──────── PAGE TEXT
Tuberculosis and HIV

  • TB in HIV+ individuals shows pattern depending on immune status:
    • Normal host: typical reactivation TB in upper lobes with cavitation.
    • Immunocompromised host (HIV+ with low CD4): atypical patterns, noncavitary disease, lower lobe involvement, adenopathy only, milliary (diffuse disseminated) TB, and extrapulmonary TB (up to 50%).
  • TB pathology: granuloma formation visible on H&E stain; confirmed with acid-fast staining.

Case Example 10-11: Tuberculosis in HIV (Botswana)

  • Case Example 10: HIV+ with high CD4 (e.g., CD4=600) presenting with cough, sputum, hemoptysis.
  • Case Example 11: Advanced HIV disease with low CD4 (
    • Classic pattern with right upper lobe TB and chronic fibro-cavitary appearance
    • Milliary TB: atypical disseminated pattern

Relationship between immune deficiency (by CD4 count) and lung disease in HIV infection

  • A graphical general relationship shows how disease patterns shift with decreasing CD4 counts:
    • Disease progression: CD4 count vs. susceptibility to various pathogens.
    • TB, bacterial pneumonia, Histoplasmosis, Pneumocystis, Cryptococcus, Mycobacterium avium, Cytomegalovirus, and disseminated infections become more likely as CD4 declines.
  • Representative organisms listed in the notes show a spectrum of infections associated with immune deficiency.

Summary: Defective pulmonary defense mechanisms and disease

  • A consolidated table of pathological conditions, manifestations, and mechanisms:
  • Mechanical defenses:
    • Gag/cough; nasal hairs; turbinates; bronchial branching; mucous; ciliary function
    • Risk factors: Endotracheal intubation, tracheostomy, oropharyngeal procedures; stroke; alcohol/drug use
    • Defects lead to: bronchiectasis, dysmotile cilia syndromes, aspiration pneumonia, lung abscess, ventilator-associated pneumonia, post-obstructive pneumonia
  • Innate immunity (cellular and soluble):
    • Neutropenia and phagocyte dysfunction; complement cascade; defensins
    • Conditions: chemotherapy-induced neutropenia; chronic granulomatous disease; complement deficiencies
    • Resultant infections: invasive aspergillosis; chronic bacterial infections; encapsulated bacteria in specific defects (e.g., asplenia, CF)
────────────────
──────── RECORDS SHOWN
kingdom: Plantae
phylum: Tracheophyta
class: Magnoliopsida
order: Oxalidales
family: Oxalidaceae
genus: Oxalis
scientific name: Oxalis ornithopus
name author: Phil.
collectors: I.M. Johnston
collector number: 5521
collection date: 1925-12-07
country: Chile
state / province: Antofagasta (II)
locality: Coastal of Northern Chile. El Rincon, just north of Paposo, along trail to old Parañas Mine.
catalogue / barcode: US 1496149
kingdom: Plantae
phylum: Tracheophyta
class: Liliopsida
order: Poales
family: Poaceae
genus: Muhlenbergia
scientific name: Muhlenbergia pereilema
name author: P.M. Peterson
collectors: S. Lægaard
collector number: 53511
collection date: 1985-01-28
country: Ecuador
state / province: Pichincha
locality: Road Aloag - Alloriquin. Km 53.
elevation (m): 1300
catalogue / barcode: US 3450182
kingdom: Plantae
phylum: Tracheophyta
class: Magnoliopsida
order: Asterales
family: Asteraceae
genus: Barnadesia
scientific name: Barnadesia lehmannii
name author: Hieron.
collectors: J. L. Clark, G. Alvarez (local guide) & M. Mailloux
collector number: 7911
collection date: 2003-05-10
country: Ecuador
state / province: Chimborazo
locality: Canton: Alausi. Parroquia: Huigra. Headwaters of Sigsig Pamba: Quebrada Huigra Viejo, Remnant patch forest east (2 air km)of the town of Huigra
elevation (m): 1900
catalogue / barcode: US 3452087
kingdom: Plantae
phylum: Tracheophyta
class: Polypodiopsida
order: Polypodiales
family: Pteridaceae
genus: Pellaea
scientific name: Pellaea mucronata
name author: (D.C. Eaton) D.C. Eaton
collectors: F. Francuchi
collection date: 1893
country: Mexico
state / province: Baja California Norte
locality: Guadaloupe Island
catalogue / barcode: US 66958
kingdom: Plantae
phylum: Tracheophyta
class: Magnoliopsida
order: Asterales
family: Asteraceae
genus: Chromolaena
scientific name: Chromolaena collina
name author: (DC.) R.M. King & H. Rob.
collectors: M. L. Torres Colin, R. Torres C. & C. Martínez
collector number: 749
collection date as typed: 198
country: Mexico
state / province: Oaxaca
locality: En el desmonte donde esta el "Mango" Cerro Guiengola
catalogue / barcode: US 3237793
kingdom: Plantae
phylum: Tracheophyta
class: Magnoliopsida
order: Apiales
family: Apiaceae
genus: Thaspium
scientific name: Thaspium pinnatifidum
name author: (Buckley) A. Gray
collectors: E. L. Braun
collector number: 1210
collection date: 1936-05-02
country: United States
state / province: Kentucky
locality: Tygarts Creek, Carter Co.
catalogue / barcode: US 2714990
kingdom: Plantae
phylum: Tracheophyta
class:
────────────────
Could you reproduce everything in the tuberculosis and HIV notes from "Relationship between immune" down to "to various pathogens."?

Relationship between immune deficiency (by CD4 count) and lung disease in HIV infection

  • A graphical general relationship shows how disease patterns shift with decreasing CD4 counts:
    • Disease progression: CD4 count vs. susceptibility to various pathogens.